In-store and online spending rebounded strongly last month as better weather, falling inflation and rising consumer confidence boosted spending.
The monthly update from the Office for National Statistics showed that the volume of retail sales increased by 2.9% in May, following a weather-affected fall of 1.8% in April.
The ONS said most retailers had a better month in May, with notable increases in the clothing and footwear and home goods sectors. Clothing sales rose 5.4% as retailers managed to move summer stock.
Kathleen Brooks, research director at XTB, said the strength of clothing sales may have been affected by consecutive events. “Could it be the Taylor Swift effect, with people – including me – flocking to new clothes ahead of her Eras tour, the UK leg of which will add £1bn to the UK economy United?”
The official data followed the release of GfK’s latest consumer confidence snapshot showing sentiment standing at its highest level in two-and-a-half years.
Over the three months to May – a better guide to the underlying trend in spending – retail sales rose 1%. However, they remained 0.5% below the level immediately before the start of the Covid pandemic in February 2020.
Retail sales account for less than half of total consumer spending and exclude categories such as car sales, eating out and hotel stays.
S&P’s broadest monthly health check on the economy found the pace of growth eased in June after Rishi Sunak called snap elections.
The S&P purchasing managers’ index showed activity growing at the slowest pace in seven months, with weakness concentrated in the services sector.
Chris Williamson, chief business economist at S&P Global Market Intelligence, said: “June’s flash PMI survey data signals a slowdown in the pace of economic growth, showing that GDP is now growing at a sluggish quarterly rate of just over more than 0.1%.
“The slowdown partly reflects uncertainty around the business environment ahead of the general election, with many firms seeing a pause in decision-making pending clarity on various policies.”
The composite manufacturing PMI index fell from 53.0 in May to 51.7 in June. A reading above 50 indicates that the economy is expanding rather than contracting.
Rob Wood, chief UK economist at Pantheon Macro, said the fall in PMI was an election-related blip. “Retail sales rebounded strongly from the April shock and will continue to gain ground as rising real consumer wages spur higher spending.
“The steady rain did not stop in May, but rainfall was ‘only’ 20% above average, compared to 68% above in April.

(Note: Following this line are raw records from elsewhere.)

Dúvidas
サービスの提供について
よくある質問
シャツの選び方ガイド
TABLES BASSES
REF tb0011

May was also the warmest since 1884.
Andrew Wishart, a senior UK economist at Capital Economics, said the fact that online sales rose 5.9% month-on-month suggested there was more to May’s rise than just better weather drawing shoppers to the main roads.
“Overall, retail sales data for May showed preliminary signs that strengthening real income growth now inflation is back on target is feeding into stronger spending,” Wishart said.
Separate ONS figures highlighted the size of the fiscal challenge facing the incoming government, with the gap between public spending and tax revenue standing at £15bn last month – £800m higher than a year earlier and the third highest for a May since modern records began in 1993
Spending last month was £2.3bn higher than in May 2023, while a £1.5bn rise in tax receipts was partly offset by weaker national insurance contributions following cuts in the Autumn Statement and Budget.
May’s borrowing figure of £15bn was slightly below the £15.7bn forecast by the Office for Budget Responsibility, the government spending watchdog. April borrowing was revised up by £2.1bn to £18.4bn.